H. 3934, An Act relative to unlawful sexual surveillance i
s now on Gov. Deval Patrick's desk was signed by Gov. Deval Patrick on Friday morning.
This legislative action was prompted by Wednesday's Supreme Judicial Court ruling that found current state laws do not prohibit the secret taking of "upskirt" photos or video of women who are clothed and in public places.
"The House took action today to bring Massachusetts laws up-to-date with technology and the predatory practice of 'upskirting.' We must make sure that the law protects women from these kind of frightening and degrading acts," House Speaker Robet DeLeo said in a statement. "I thank Chair Linsky as well as Representatives Brodeur and Mannal for their work on this legislation, commend Senate President Murray for her strong statements, and look forward to prompt action in the Senate."

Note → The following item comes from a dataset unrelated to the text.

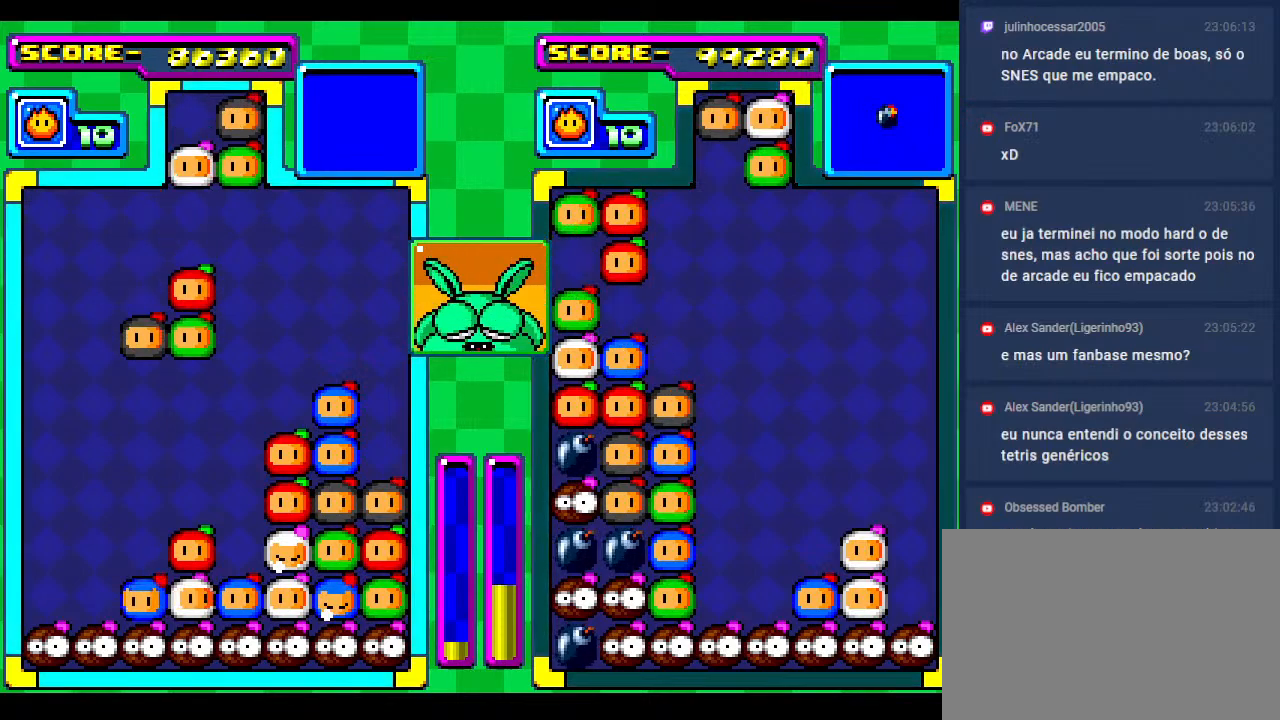
{"buttons": [], "events": [[150, "DPAD_LEFT", "up"], [217, "DPAD_DOWN", "down"], [367, "DPAD_DOWN", "up"]]}
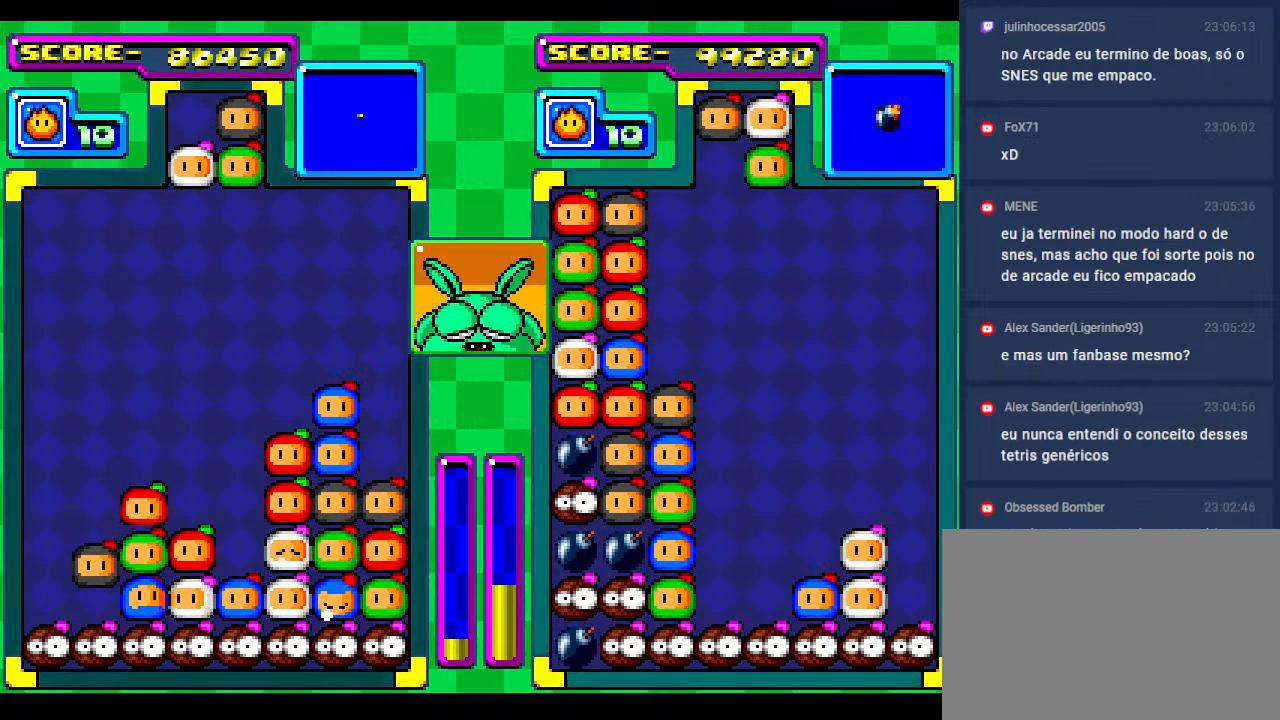
{"buttons": [], "events": [[217, "DPAD_DOWN", "down"], [333, "DPAD_DOWN", "up"]]}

H. 3934 makes taking a photograph or recording under or around a person's clothing a misdemeanor when a reasonable person would believe that their sexual or other intimate parts would not be visible to the public. The bill includes punishments of imprisonment in the house of correction for up to 2 1/2 years and/or a fine of up to $5,000.
The bill also expands the current dissemination statute for adults to include taking a photograph or recording under or around a person’s clothing without their knowledge. The current statute includes a possible state prison sentence of up to five years if charged with a felony.
In addition, the bill enhances penalties for taking a photograph or recording of a child under 18-years-old by adding a possible state prison sentence of up to five years if charged with a felony and increasing the fine to up to $10,000. The bill penalizes the dissemination of these photographs or recordings with a state prison sentence of up to 10 years.